Sah saja rasanya jika menyatakan masa depan paling cerah terhadap layanan ride-sharing saat ini berada di Filipina, sebagai negara pertama yang mencanangkan aturan untuk layanan ride-sharing. Tonggak dasar aturan dari Filipina yang belum final ini ada tiga, yang pertama yaitu, kendaraan yang digunakan untuk ride-sharing harus berumur di bawah tujuh tahun. Kedua, mobil harus disematkan perangkat Global Positioning System (GPS). Ketiga, pengendara harus diseleksi dan mendapatkan sertifikat dari pihak keamanan transportasi darat, atau departemen transportasi pemerintah.
Sudah sewajarnya pula bagi pemerintah Indonesia untuk mengikuti jejak pemerintah Filipina untuk segera membuat aturan terkait layanan ride-sharing ini. Namun, perlu diingat juga, aturan yang nantinya akan dibuat ini jangan sampai membatasi pertumbuhan industri ride-sharing itu sendiri. Perlu peran berbagai pihak untuk merealisasikan ini.

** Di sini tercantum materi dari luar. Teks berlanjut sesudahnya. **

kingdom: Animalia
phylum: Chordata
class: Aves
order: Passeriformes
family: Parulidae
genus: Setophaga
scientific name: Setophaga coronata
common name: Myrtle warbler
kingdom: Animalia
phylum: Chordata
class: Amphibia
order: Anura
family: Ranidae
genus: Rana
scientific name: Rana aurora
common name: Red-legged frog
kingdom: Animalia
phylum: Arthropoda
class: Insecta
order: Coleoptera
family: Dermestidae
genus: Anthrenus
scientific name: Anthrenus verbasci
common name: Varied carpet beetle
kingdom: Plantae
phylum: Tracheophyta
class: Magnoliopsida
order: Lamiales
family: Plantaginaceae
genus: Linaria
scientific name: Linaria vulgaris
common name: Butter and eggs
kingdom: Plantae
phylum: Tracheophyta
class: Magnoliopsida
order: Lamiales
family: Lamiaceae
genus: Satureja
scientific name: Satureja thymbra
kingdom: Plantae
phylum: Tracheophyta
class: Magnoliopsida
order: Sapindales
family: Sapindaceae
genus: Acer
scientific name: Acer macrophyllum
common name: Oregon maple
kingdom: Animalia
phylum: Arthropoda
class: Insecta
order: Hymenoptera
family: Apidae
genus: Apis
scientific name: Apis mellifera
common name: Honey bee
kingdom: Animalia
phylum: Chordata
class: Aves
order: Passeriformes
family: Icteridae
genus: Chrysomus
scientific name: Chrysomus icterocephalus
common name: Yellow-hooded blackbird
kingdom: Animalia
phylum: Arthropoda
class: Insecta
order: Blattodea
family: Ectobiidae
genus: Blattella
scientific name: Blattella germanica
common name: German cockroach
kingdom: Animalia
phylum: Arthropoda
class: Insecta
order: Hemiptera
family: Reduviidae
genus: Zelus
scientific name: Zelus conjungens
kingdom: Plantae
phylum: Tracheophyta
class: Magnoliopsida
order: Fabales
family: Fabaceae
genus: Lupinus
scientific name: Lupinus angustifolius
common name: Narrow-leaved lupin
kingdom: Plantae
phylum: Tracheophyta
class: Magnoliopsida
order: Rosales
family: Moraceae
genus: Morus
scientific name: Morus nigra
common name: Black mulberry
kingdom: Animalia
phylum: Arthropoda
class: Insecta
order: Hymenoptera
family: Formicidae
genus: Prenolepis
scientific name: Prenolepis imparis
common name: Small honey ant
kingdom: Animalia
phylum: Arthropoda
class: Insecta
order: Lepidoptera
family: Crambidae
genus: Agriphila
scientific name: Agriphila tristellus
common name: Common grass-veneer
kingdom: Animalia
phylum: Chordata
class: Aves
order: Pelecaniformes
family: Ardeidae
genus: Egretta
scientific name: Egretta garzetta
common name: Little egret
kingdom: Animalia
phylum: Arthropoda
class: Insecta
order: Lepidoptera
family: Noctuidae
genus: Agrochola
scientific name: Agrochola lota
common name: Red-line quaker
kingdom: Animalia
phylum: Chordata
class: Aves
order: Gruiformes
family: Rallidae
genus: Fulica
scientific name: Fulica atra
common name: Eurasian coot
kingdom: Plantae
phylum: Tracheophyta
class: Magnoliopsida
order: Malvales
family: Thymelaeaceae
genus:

Untuk pemain di segmen ini, ada baiknya belajar dari keberhasilan GrabCar di Filipina dan juga Didi-Kuaidi di Tiongkok. Ketika memasuki pasar Filipina, GrabCar mengupayakan operasionalnya memenuhi standar industri yang berlaku. Hasilnya, mereka berhasil menjadi layanan ride-sharing pertama yang operasionalnya legal di Filipina.
Sedangkan Didi-Kuaidi rahasinya adalah bekerja dengan regulator pemerintah sebelum peluncuran produk. Hal tersebut diungkapkan oleh CEO Didi-Kuaidi Joe Lee melalui CNET. Lebih jauh dia mengungkapkan bahwa jika ingin tumbuh cepat, penting untuk memastikan pemerintah mendukung bisnis yang dijalankan. Apalagi jika kontrol pemerintahannya sangat ketat seperti Tiongkok dan bukan hal yang sulit untuk menghentikan bisnis hanya dalam satu hari.
Menerka masa depan ride-sharing di Indonesia
Melihat kondisi saat ini, rasanya agak sulit menebak masa depan industri ride-sharing di Indonesia saat ini, karena jawabannya hanya ada dua, tutup usaha atau lanjut dengan susah payah. Tanpa adanya regulasi yang mendukung dan adanya penolakan dari berbagai pihak, membuat pemain industri ride-sharing tak memiliki perlindungan yang kuat untuk layanannya secara hukum. Jika kejadian Uber di Prancis terulang di Indonesia, bukan tak mungkin akan ada salah satu layanan yang tumbang.
Sudah saatnya pemerintah Indonesia mulai mencanangkan aturan layanan ride-sharing di Indonesia. Fungsinya bukan hanya untuk melindungi secara hukum saja, tetapi juga menjadi jembatan untuk mensinergikan berbagai pihak yang terlibat seperti pemerintah, pemain industri jasa transportasi lama, dan pelaku industri ride-sharing. Jika tak ada aturan apapun, dalam satu atau tiga tahun ke depan, meski para pemain ride-sharing dapat bertahan dan berekspansi, saya rasa hasilnya tidak akan maksimal.